Token caching (prompt caching) reduces costs by reusing frequently-sent content like system prompts.

Anthropic — 90% discount
Manual markers. Configuration required (see below).
OpenAI — 50% discount
Automatic. No configuration required.
Gemini — Free (included)
Automatic. No configuration required.
Grok — 75% discount
Automatic. No configuration required.
Bedrock — Up to 90% discount
Automatic. No configuration required.
Azure OpenAI — 50-100% discount
Automatic. No configuration required.
Ollama — N/A
Local processing, caching not applicable.

Most providers implement caching automatically. Only Anthropic requires explicit configuration:

atmos.yaml

ai:
providers:
anthropic:
model: "claude-sonnet-4-6"
api_key: !env "ANTHROPIC_API_KEY"
cache:
enabled: true # Enable prompt caching (default)
cache_system_prompt: true # Cache skill system prompt
cache_project_instructions: true # Cache ATMOS.md content
cache.enabled
Enable or disable prompt caching (default: true). Cached tokens cost 90% less for Anthropic.
cache.cache_system_prompt
Cache the skill system prompt across messages (default: true).
cache.cache_project_instructions
Cache the ATMOS.md project instructions content (default: true).
Maximize Cache Savings

For Anthropic, keep your ATMOS.md content stable during conversations and use named sessions for extended work on the same topic. For all other providers, caching works transparently with no action required.

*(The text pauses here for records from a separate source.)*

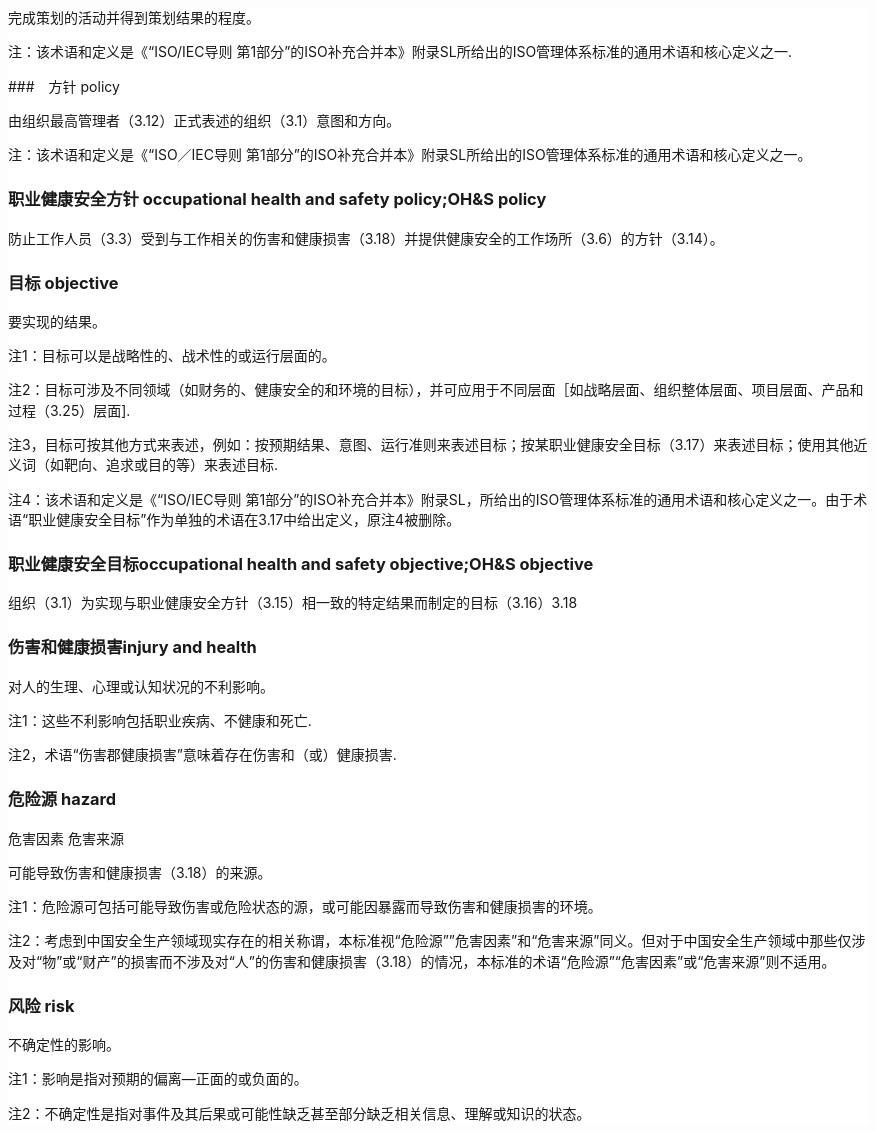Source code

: 完成策划的活动并得到策划结果的程度。

注：该术语和定义是《“ISO/IEC导则 第1部分”的ISO补充合并本》附录SL所给出的ISO管理体系标准的通用术语和核心定义之一.

###　方针 policy

由组织最高管理者（3.12）正式表述的组织（3.1）意图和方向。

注：该术语和定义是《“ISO／IEC导则 第1部分”的ISO补充合并本》附录SL所给出的ISO管理体系标准的通用术语和核心定义之一。

### 职业健康安全方针 occupational health and safety policy;OH&S policy
防止工作人员（3.3）受到与工作相关的伤害和健康损害（3.18）并提供健康安全的工作场所（3.6）的方针（3.14）。

### 目标 objective 

要实现的结果。

注1：目标可以是战略性的、战术性的或运行层面的。

注2：目标可涉及不同领域（如财务的、健康安全的和环境的目标），并可应用于不同层面［如战略层面、组织整体层面、项目层面、产品和过程（3.25）层面].

注3，目标可按其他方式来表述，例如：按预期结果、意图、运行准则来表述目标；按某职业健康安全目标（3.17）来表述目标；使用其他近义词（如靶向、追求或目的等）来表述目标.

注4：该术语和定义是《“ISO/IEC导则 第1部分”的ISO补充合并本》附录SL，所给出的ISO管理体系标准的通用术语和核心定义之一。由于术语“职业健康安全目标”作为单独的术语在3.17中给出定义，原注4被删除。

### 职业健康安全目标occupational health and safety objective;OH&S objective

组织（3.1）为实现与职业健康安全方针（3.15）相一致的特定结果而制定的目标（3.16）3.18

### 伤害和健康损害injury and health

对人的生理、心理或认知状况的不利影响。

注1：这些不利影响包括职业疾病、不健康和死亡.

注2，术语“伤害郡健康损害”意味着存在伤害和（或）健康损害.

### 危险源 hazard

危害因素 危害来源

可能导致伤害和健康损害（3.18）的来源。

注1：危险源可包括可能导致伤害或危险状态的源，或可能因暴露而导致伤害和健康损害的环境。

注2：考虑到中国安全生产领域现实存在的相关称谓，本标准视“危险源””危害因素”和“危害来源”同义。但对于中国安全生产领域中那些仅涉及对“物”或“财产”的损害而不涉及对“人”的伤害和健康损害（3.18）的情况，本标准的术语“危险源”“危害因素”或“危害来源”则不适用。

### 风险 risk 

不确定性的影响。

注1：影响是指对预期的偏离—正面的或负面的。

注2：不确定性是指对事件及其后果或可能性缺乏甚至部分缺乏相关信息、理解或知识的状态。
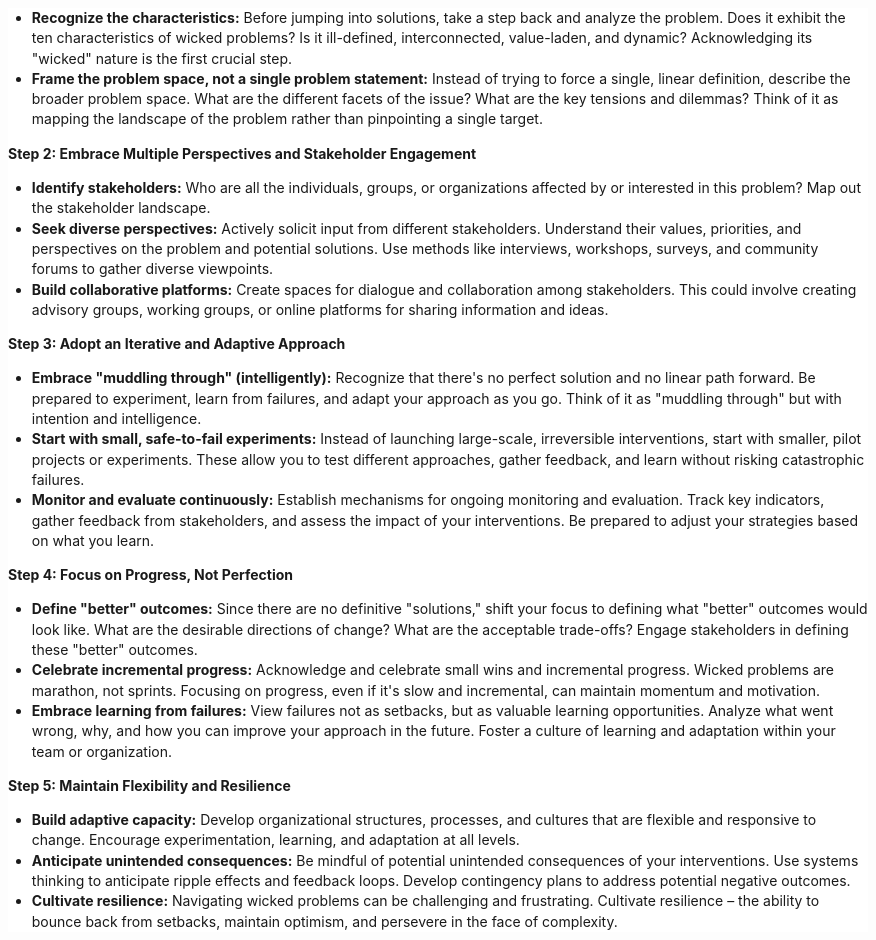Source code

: *   **Recognize the characteristics:**  Before jumping into solutions, take a step back and analyze the problem. Does it exhibit the ten characteristics of wicked problems? Is it ill-defined, interconnected, value-laden, and dynamic?  Acknowledging its "wicked" nature is the first crucial step.
*   **Frame the problem space, not a single problem statement:** Instead of trying to force a single, linear definition, describe the broader problem space.  What are the different facets of the issue? What are the key tensions and dilemmas?  Think of it as mapping the landscape of the problem rather than pinpointing a single target.

**Step 2: Embrace Multiple Perspectives and Stakeholder Engagement**

*   **Identify stakeholders:** Who are all the individuals, groups, or organizations affected by or interested in this problem?  Map out the stakeholder landscape.
*   **Seek diverse perspectives:** Actively solicit input from different stakeholders.  Understand their values, priorities, and perspectives on the problem and potential solutions.  Use methods like interviews, workshops, surveys, and community forums to gather diverse viewpoints.
*   **Build collaborative platforms:** Create spaces for dialogue and collaboration among stakeholders.  This could involve creating advisory groups, working groups, or online platforms for sharing information and ideas.

**Step 3: Adopt an Iterative and Adaptive Approach**

*   **Embrace "muddling through" (intelligently):** Recognize that there's no perfect solution and no linear path forward.  Be prepared to experiment, learn from failures, and adapt your approach as you go.  Think of it as "muddling through" but with intention and intelligence.
*   **Start with small, safe-to-fail experiments:**  Instead of launching large-scale, irreversible interventions, start with smaller, pilot projects or experiments.  These allow you to test different approaches, gather feedback, and learn without risking catastrophic failures.
*   **Monitor and evaluate continuously:**  Establish mechanisms for ongoing monitoring and evaluation.  Track key indicators, gather feedback from stakeholders, and assess the impact of your interventions.  Be prepared to adjust your strategies based on what you learn.

**Step 4: Focus on Progress, Not Perfection**

*   **Define "better" outcomes:**  Since there are no definitive "solutions," shift your focus to defining what "better" outcomes would look like.  What are the desirable directions of change? What are the acceptable trade-offs?  Engage stakeholders in defining these "better" outcomes.
*   **Celebrate incremental progress:**  Acknowledge and celebrate small wins and incremental progress.  Wicked problems are marathon, not sprints.  Focusing on progress, even if it's slow and incremental, can maintain momentum and motivation.
*   **Embrace learning from failures:**  View failures not as setbacks, but as valuable learning opportunities.  Analyze what went wrong, why, and how you can improve your approach in the future.  Foster a culture of learning and adaptation within your team or organization.

**Step 5: Maintain Flexibility and Resilience**

*   **Build adaptive capacity:**  Develop organizational structures, processes, and cultures that are flexible and responsive to change.  Encourage experimentation, learning, and adaptation at all levels.
*   **Anticipate unintended consequences:**  Be mindful of potential unintended consequences of your interventions.  Use systems thinking to anticipate ripple effects and feedback loops.  Develop contingency plans to address potential negative outcomes.
*   **Cultivate resilience:**  Navigating wicked problems can be challenging and frustrating.  Cultivate resilience – the ability to bounce back from setbacks, maintain optimism, and persevere in the face of complexity.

Multi-Provider Configuration

Configure multiple providers and switch between them. Set default_provider for CLI commands, and press Ctrl+P during a chat session to switch mid-conversation.

Provider Isolation

Each provider maintains its own completely isolated conversation history. When you switch providers, the new provider only sees messages from its own thread. When you switch back, it picks up right where you left off. UI notifications like "Switched to..." are never sent to any provider.

Security Best Practices

Cloud Providers (Anthropic, OpenAI, Google, xAI)
Use environment variables for API keys (never commit to git), rotate keys regularly, and review each provider's data retention policies.
Local Provider (Ollama)
All processing is local. Keep Ollama updated and use disk encryption for sensitive data.
Enterprise Providers (Bedrock, Azure OpenAI)
Use IAM roles or managed identities instead of API keys, enable audit logging (CloudTrail or Azure Monitor), configure private endpoints, and use customer-managed encryption keys where available.